Analyst: There's one really troubling thing about Snap's business right now

Snapchat evan spiegel founderYoutube/SnapchatSnap CEO Evan Spiegel.

Snap just released its prospectus for its IPO. The company is expected to list shares in March and fetch a valuation of $25 billion, sources say.

The big question for investors is, will Snap be another Facebook — a can’t-be-missed opportunity? Or will it be another Twitter, a much-hyped IPO for a company that has struggled to grow enough and, sources say, would like to sell itself but is hindered by its huge valuation (read: can’t find a buyer willing to pay that much)?

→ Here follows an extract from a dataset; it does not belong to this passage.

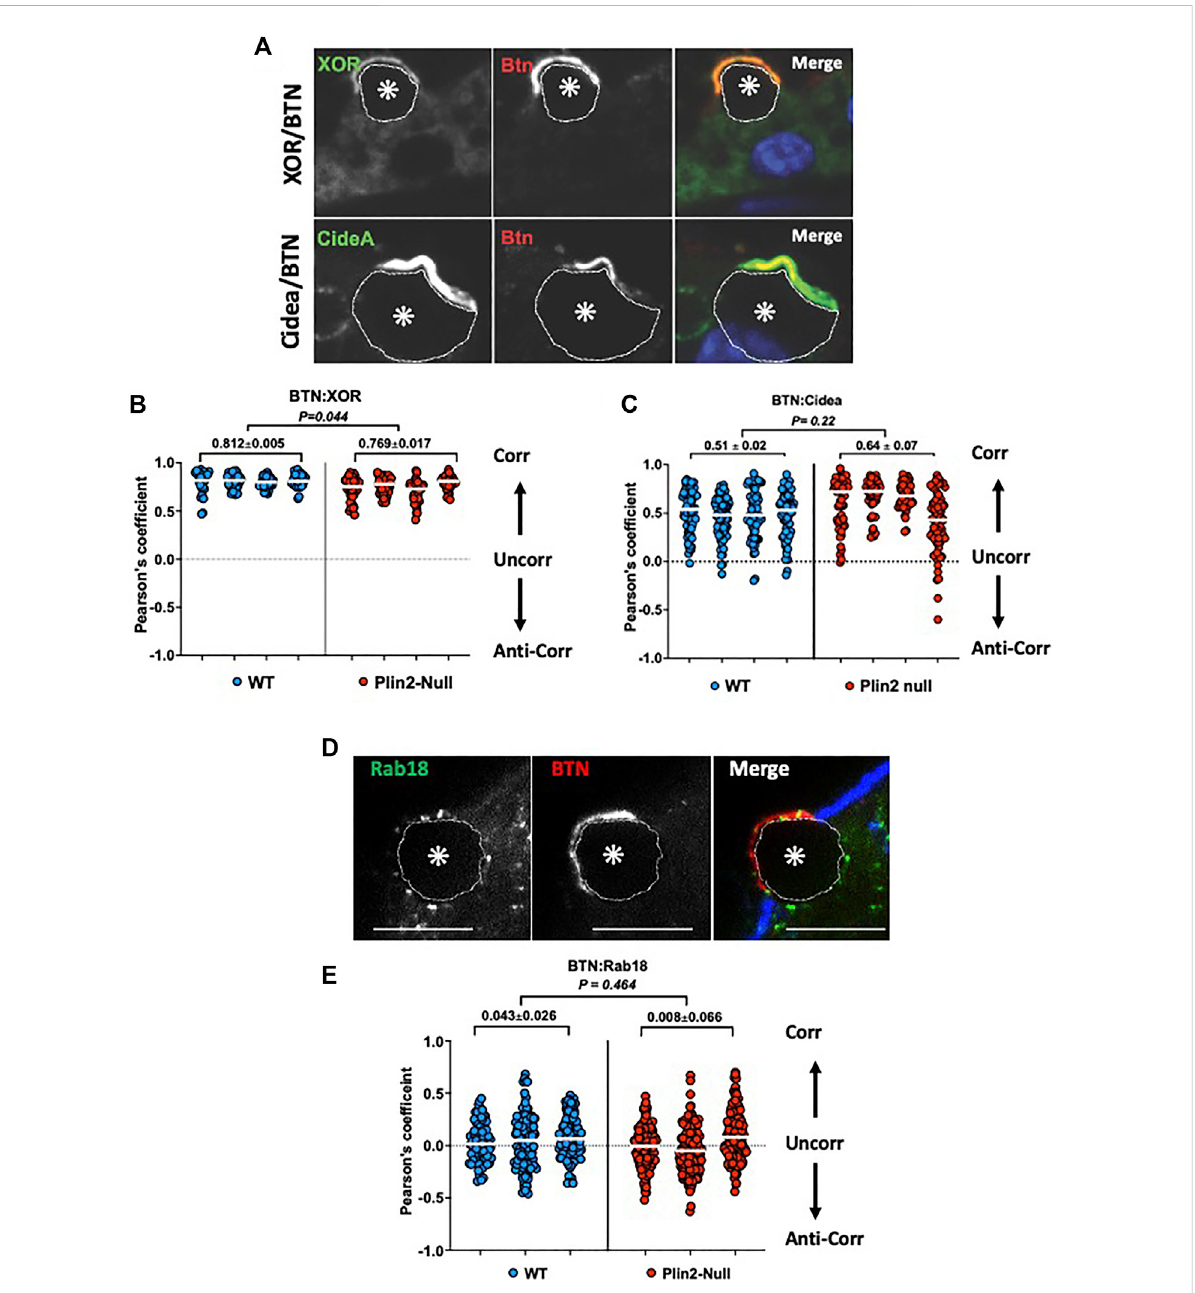
FIGURE 4 MolecularinteractionsatLD-APMcontacts.RepresentativeimagesofXOR(green/monochrome)orCidea(green/monochrome)andBTN(red/ monochrome)immuno fl uorescence (A) orRab18(green/monochrome)andBTN(red/monochrome)immuno fl uorescence (D) atLD-APMcontacts in WT mammary glands following litter removal for 2 h at L10 to inhibit milk secretion. LD in images are indicated by asterisks and outlined by dotted white lines. Blue fl uorescence in D is Alexa633-tagged wheatgerm agglutinin staining of the APM glycocalyx. Bar is 10 µ. (B , C , E) Pearson ’ s correlation coef fi cients describing immuno fl uorescence overlap between BTN and XOR (B) , BTN and Cidea (C) , or BTN and Rab18 (E) in 40 – 60 sMEC/animalfrom3 – 4WTandPlin2-Nulldamsfollowinglitterremovalfor2 hatL10.Medianvaluesareindicatedbywhitebarsandaverage medians ±SEM are shown above each group. p -values for group differences were determined by nested t -test and are shown at the top of each fi gure. Pearson ’ s coef fi cients of 1, 0 and − 1 respectively represent perfect positive correlation (Corr), no correlation (Uncorr.) and perfect negative correlation (Anti-corr.).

For the most part, Snap is looking more like another Facebook than another Twitter, analyst Rohit Kulkarni tells Business Insider. Kulkarni is head of SharesPost research. SharesPost is a secondary-market exchange, where startup employees and early-stage investors can sell their shares in their private companies. Kulkarni is known for his days as a Wall Street analyst at RBC Capital Markets and at Baird and Citi before that.

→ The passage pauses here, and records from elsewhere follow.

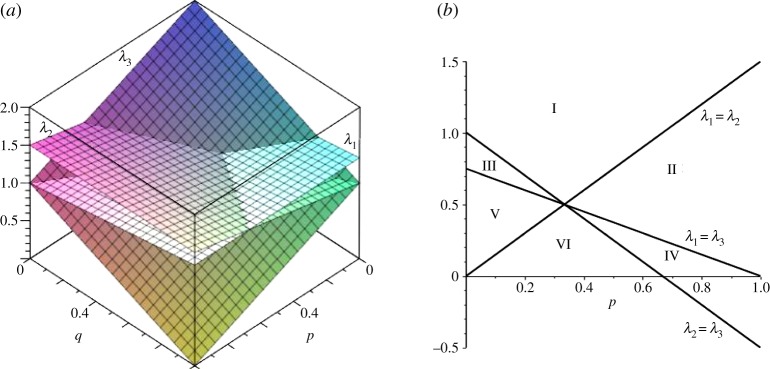
(a) Eigenvalues of Δ for (3,4) partial bipartite graph as functions of (p,q). λ1=(3+q)/3,λ2=(2+p)/2,λ3=2−p−q. (b) Equal value lines for eigenvalues of Δ for (3,4) partial bipartite graph.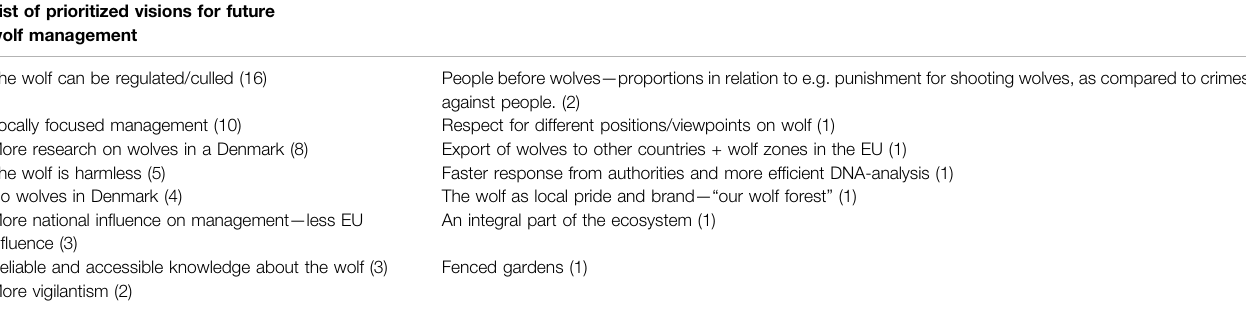
TABLE 3 | List of prioritized visions for an ideal future wolf management, as formulated by the participants in the WDP start-up phase, 2017. List of prioritized visions for future wolf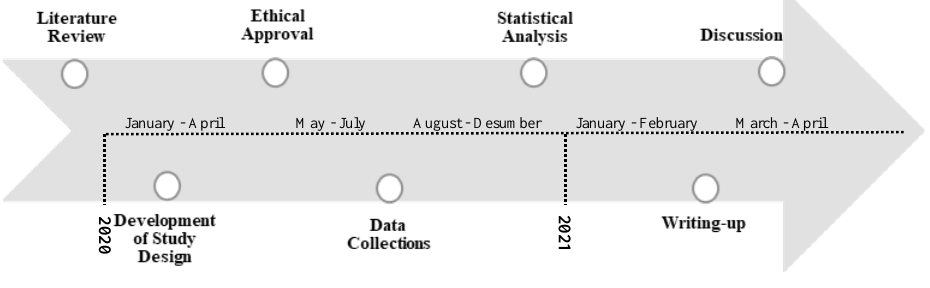
Figure 1. The Figure 1. The timeline.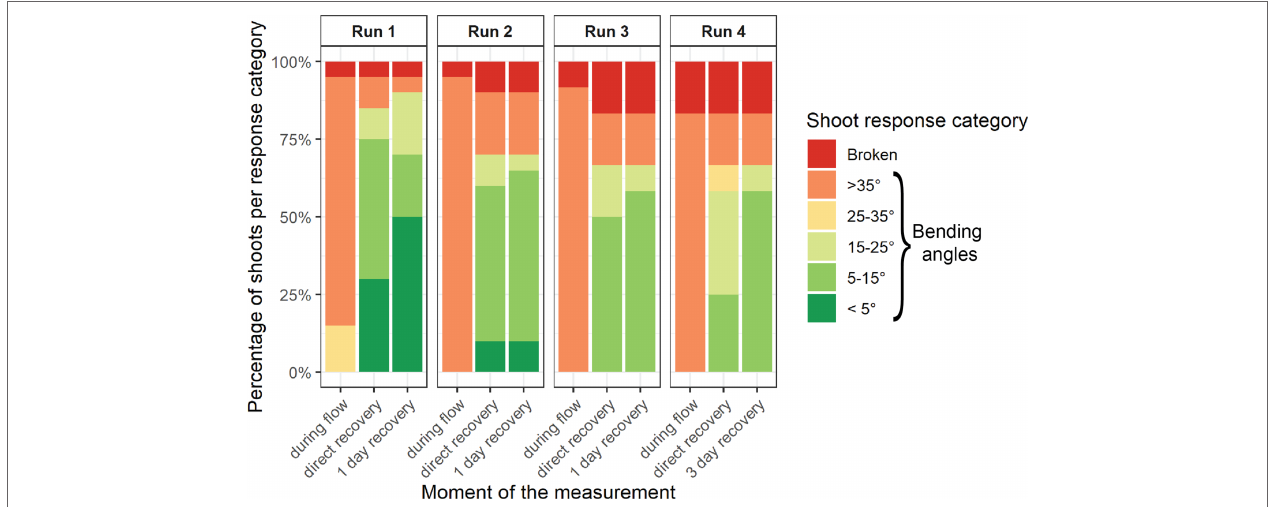
FIGURE 5 | Percentage of the reed shoots (n = 20 for run 1 and 2; n = 12 for run 3 and 4) that show a response in terms of breaking and bending angle when exposed to high flow velocities. The response was quantified in six response categories (broken shoots, and 5 shoot bending angles) and was measured at three moments in time (during the flow, directly after the flow stopped, 1 day later after runs 1-3 and 3 days later after final run 4).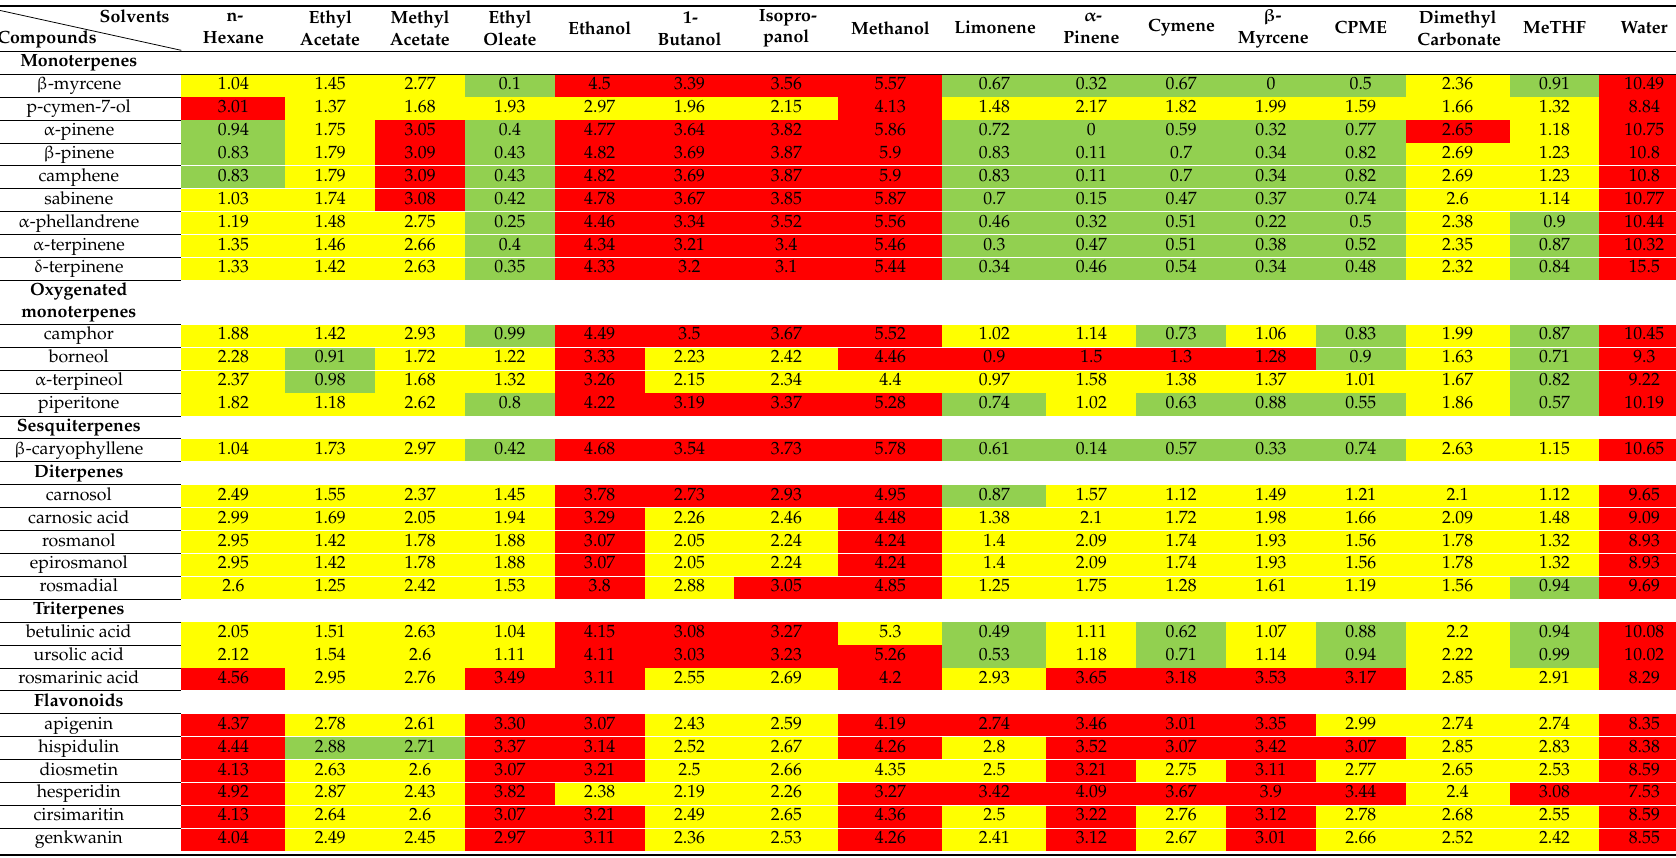
β - α - Cymene Myrcene CPME Pinene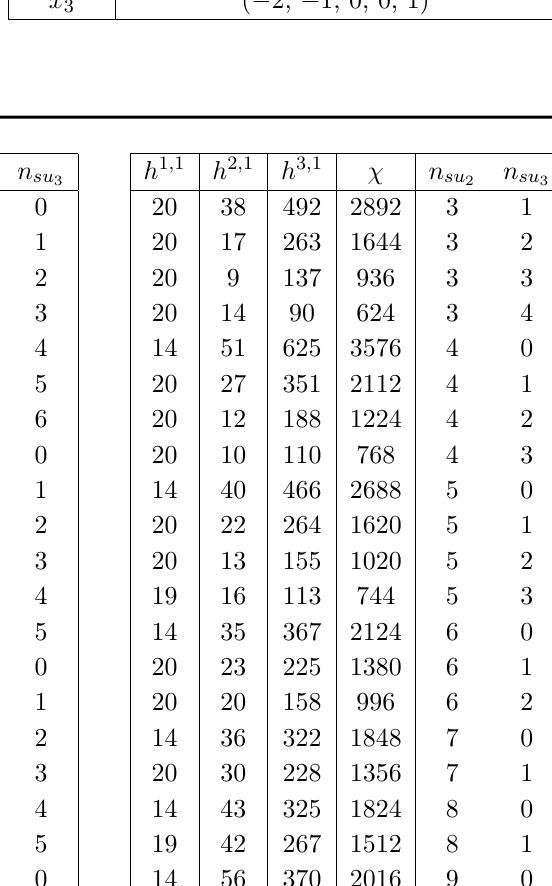
Table 2 . Summary of the rays of the polytope ∆( n su X 4 ( n su , n su ) with e 8 , su 3 and su 2 fibers over a base P 3 . The Hodge numbers of all consistent 3 2 inequivalent four-folds are summarized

He likes Snap’s opportunity for revenue growth.

“Snap is very early in its monetisation. Snap earned $2.15 per user in North America versus almost $20 earned by Facebook per user recently,” he says. “Facebook has shown if you execute well, there is significant upside.”

So there’s tons of per-user revenue growth possible.

“Snap has been doubling on a year-by-year basis and that is one of the biggest positives,” he says.

By some measures, its revenue growth is even more: Snap made $0.31 per user worldwide in Q4 2015 and made $1.05 for Q4 2016. A good sign.

But even as revenue is skyrocketing, Snap’s losses have increased every quarter, too. “In fact, Snap hasn’t shown a hint of profitability. Revenue has grown six times and losses have increased 150% during that time,” Kulkarni added.

Snap lost a whopping $514 million last year and even warned investors that it “may never be profitable.”

And Kulkarni says there’s another really big red flag that makes Snap look like Twitter: “Snap’s user growth is generally slowing down, even in newer geographies outside North America and Western Europe.”

The company has blamed its sequential slowdown in user growth on “technical issues” related to recent product launches. But it’s worth noting that the 48% year-over-year growth of daily active users in Q4 2016 was actually not that much lower than the 50% in Q4 of 2015.

And while Snapchat’s overall international growth will be important in the long run, the company could impress investors if it can continue to expand in the most valuable markets like the US, Canada, and Europe.